[BEGIN EXCERPTED TEXT]

Run inference on a YouTube video. By using stream=True, you can create a generator of Results objects to reduce memory usage for long videos.

from ultralytics import YOLO

# Load a pretrained YOLO11n model
model = YOLO("yolo11n.pt")

# Define source as YouTube video URL
source = "https://youtu.be/LNwODJXcvt4"

# Run inference on the source
results = model(source, stream=True)  # generator of Results objects

Use the stream mode to run inference on live video streams using RTSP, RTMP, TCP, or IP address protocols. If a single stream is provided, the model runs inference with a batch size of 1. For multiple streams, a .streams text file can be used to perform batched inference, where the batch size is determined by the number of streams provided (e.g., batch-size 8 for 8 streams).

from ultralytics import YOLO

# Load a pretrained YOLO11n model
model = YOLO("yolo11n.pt")

[END EXCERPTED TEXT]
[BEGIN PROVIDED DATA]

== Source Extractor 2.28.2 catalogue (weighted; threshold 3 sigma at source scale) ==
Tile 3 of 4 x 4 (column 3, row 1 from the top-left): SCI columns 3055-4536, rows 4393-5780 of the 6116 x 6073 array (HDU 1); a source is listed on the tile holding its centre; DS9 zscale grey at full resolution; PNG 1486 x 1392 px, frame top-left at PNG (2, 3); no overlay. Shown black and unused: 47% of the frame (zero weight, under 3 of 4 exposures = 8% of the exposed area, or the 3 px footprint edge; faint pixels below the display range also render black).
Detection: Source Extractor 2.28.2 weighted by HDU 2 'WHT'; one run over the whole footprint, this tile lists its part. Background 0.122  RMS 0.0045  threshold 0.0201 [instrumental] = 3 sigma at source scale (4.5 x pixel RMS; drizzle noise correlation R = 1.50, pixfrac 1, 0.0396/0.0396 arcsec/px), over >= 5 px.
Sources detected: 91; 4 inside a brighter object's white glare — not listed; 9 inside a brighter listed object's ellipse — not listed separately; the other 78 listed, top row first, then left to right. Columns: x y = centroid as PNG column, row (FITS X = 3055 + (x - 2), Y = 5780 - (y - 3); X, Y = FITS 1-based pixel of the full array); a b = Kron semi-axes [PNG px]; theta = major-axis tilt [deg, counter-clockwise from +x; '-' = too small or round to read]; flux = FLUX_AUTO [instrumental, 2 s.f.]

[END PROVIDED DATA]

TASKS TO PERFORM »
1: Write out everything from "# Run inference" down to "for 8 streams)." in the YOLO inference text, replacing "RTMP" with "SRT".
2: According to the YOLO inference text, what batch size does the model use when a single stream is provided?

SOLUTION SET »
1:
# Run inference on the source
results = model(source, stream=True)  # generator of Results objects

Use the stream mode to run inference on live video streams using RTSP, SRT, TCP, or IP address protocols. If a single stream is provided, the model runs inference with a batch size of 1. For multiple streams, a .streams text file can be used to perform batched inference, where the batch size is determined by the number of streams provided (e.g., batch-size 8 for 8 streams).

2: A batch size of 1.